Rating Declining

Previous topic - Next topic

Jacob Marley

I'm glad the ratings system is now up.  My main area of concern is the ratings decline due to inactivity.  In general, I agree with having this be part of the ratings system, my concerns are related to the actual mechanics.  My situation is that I don't play nearly as much as some others due to family/work demands.  Certainly I don't play every day, and I can expect stretches of inactivity due to family life/vacations etc where I could go several weeks with no activity.   This happened to me with MF as well and I often went back to zero rating because of it.
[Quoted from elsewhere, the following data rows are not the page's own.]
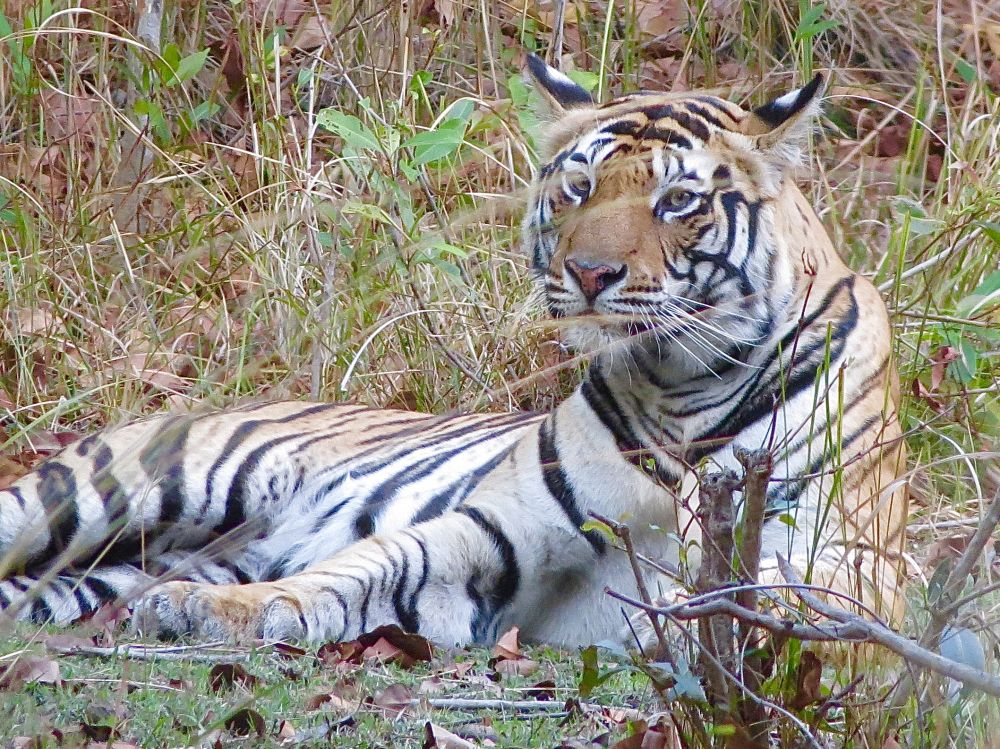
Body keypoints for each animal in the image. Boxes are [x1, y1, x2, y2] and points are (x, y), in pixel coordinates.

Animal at [0, 57, 908, 649]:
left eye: (677, 200)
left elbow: (792, 604)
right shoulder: (496, 529)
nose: (590, 272)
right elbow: (364, 566)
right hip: (110, 488)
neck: (681, 378)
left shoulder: (855, 560)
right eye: (579, 187)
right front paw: (222, 609)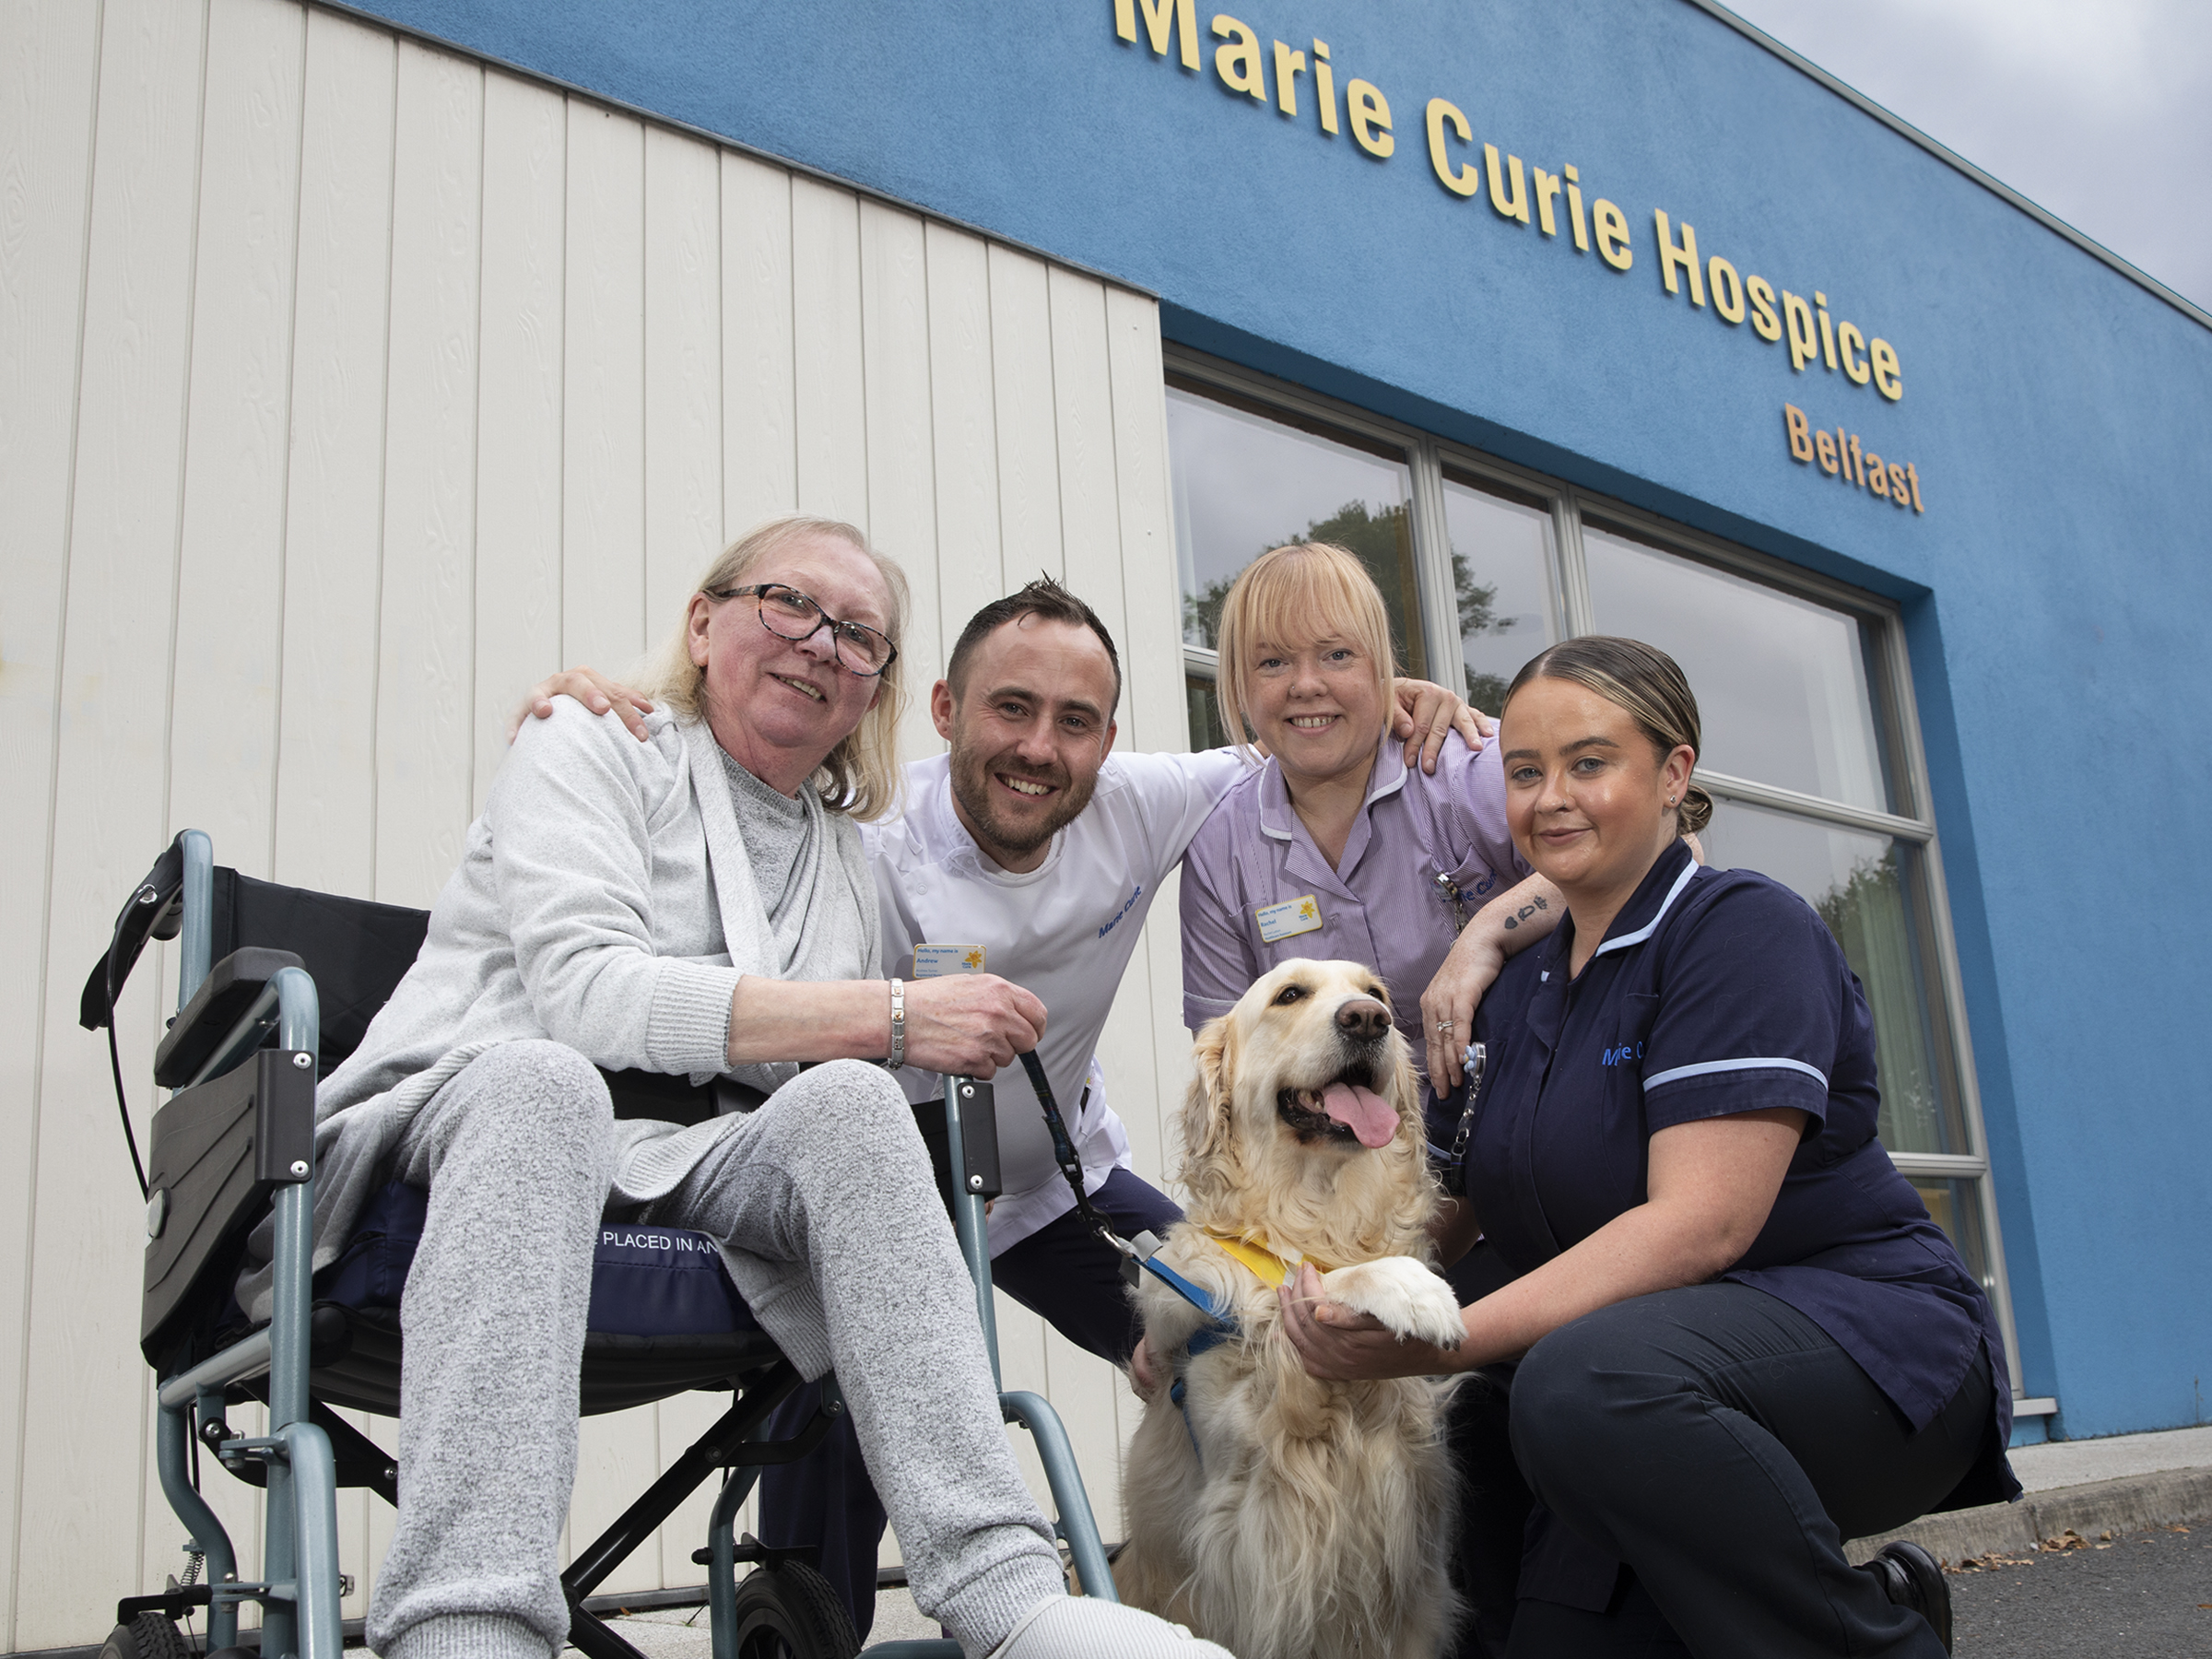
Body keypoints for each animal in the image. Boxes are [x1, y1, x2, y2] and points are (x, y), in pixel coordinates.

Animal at [1124, 959, 1468, 1659]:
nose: (1368, 1020)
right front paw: (1410, 1288)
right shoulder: (1250, 1505)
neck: (1320, 1217)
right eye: (1289, 995)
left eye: (1376, 993)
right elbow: (1303, 1287)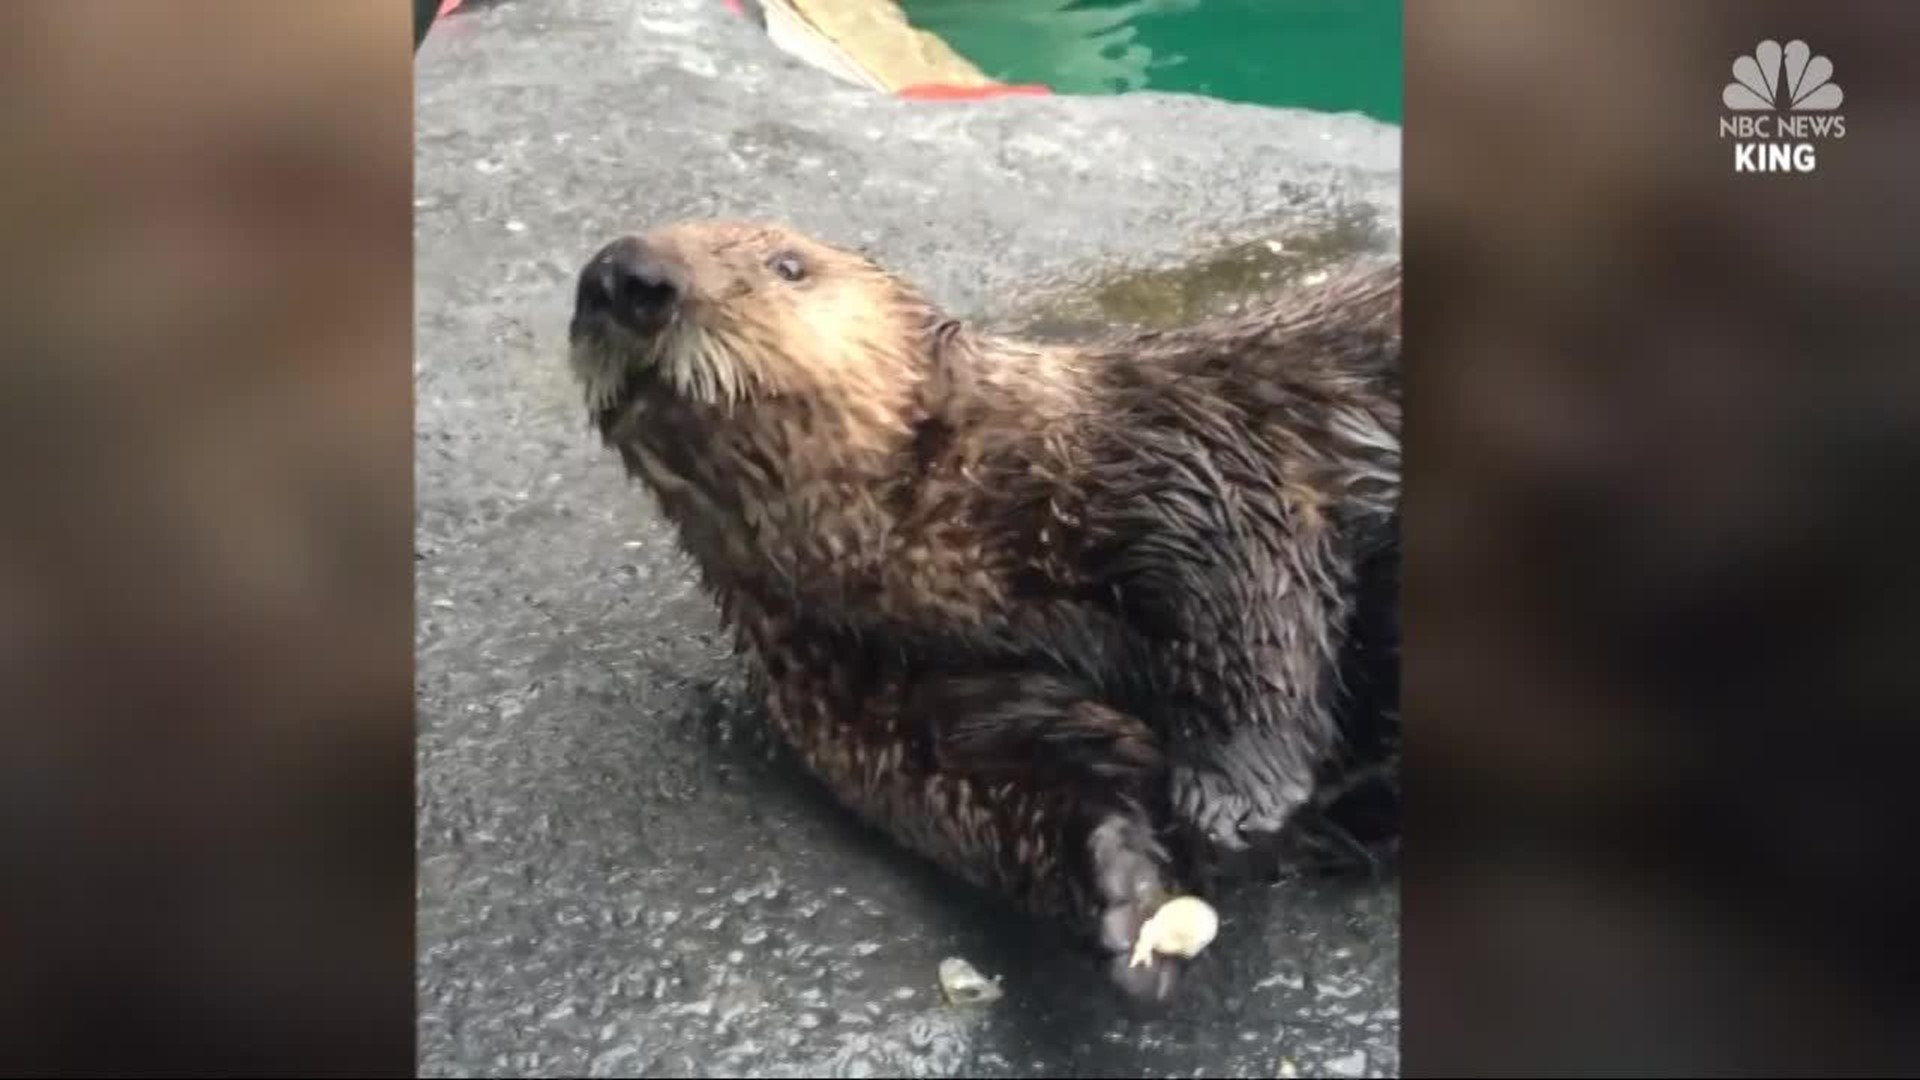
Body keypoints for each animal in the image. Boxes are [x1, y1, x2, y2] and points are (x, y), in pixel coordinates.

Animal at [564, 220, 1401, 1003]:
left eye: (788, 266)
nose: (627, 275)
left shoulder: (1173, 464)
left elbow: (1242, 584)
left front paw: (1233, 801)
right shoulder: (875, 700)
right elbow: (1009, 782)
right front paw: (1125, 900)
My proposal is two-fold.  First, there should be a grace period of maybe a week where ratings do not decline due to inactivity.  Secondly, there should be a floor (maybe level 20?) that you cannot fall below due to inactivity, only loses.  That way, if I'm gone for several months, I don't have to go back to the start every time I'm away for a while.

JW

I recall that in previous statements the developers have said that the ratings decline will be very small and much smaller than on the previous Making Fun / Goko platform. So I do not think this will be a concern.

wyxxyr

This was far and away the biggest reason I stopped playing on the other site. It was worse than having no ratings system at all, really.

*Makes ratings perpetually inaccurate as long as players' activity levels vary. (and thus uneven -- matches are more about active player vs. active, inactive vs. inactive than about skill).
*Difficult to want to resume playing after a break.
*Generally frustrating to have a measure of skill tied to a variable unrelated to skill.

The way to do this is to not change a rating, but simply remove inactive players from being displayed on leaderboards.

markus

If I understand correctly, the rating will only decline over time because of the standard deviation (phi) going up, but the expected value (mu) stays constant. I think it is fine to be conservative for the leaderboard and use the current rating, such that people with a high variance can't end up at the top.

But what should matter for matching purposes is the best guess for the skill, which is mu instead of mu-2*phi. That way, even after some inactivity you'd get matched with similar people as before.

markus

I did some calculations and the rating decline due to higher phi is really not something to worry about too much: at the moment it will take around 2 months of not playing to lose 1 level (you can see that also from people not playing yesterday having a rating of 19.99 today).

After playing more and having a lower phi, that decline will be a bit faster, but it will still probably take you 3 weeks to lose 1 level.

What really matters more at the moment is that everyone who plays significantly reduces phi and therefore increases the level - winning ratio is less important. That's why I really think that matching should care more about mu than about mu-2*phi. Today, I wouldn't be matched with someone who hasn't played yesterday evening, but I could (hypothetically) get matched with people who lost 12/18 games.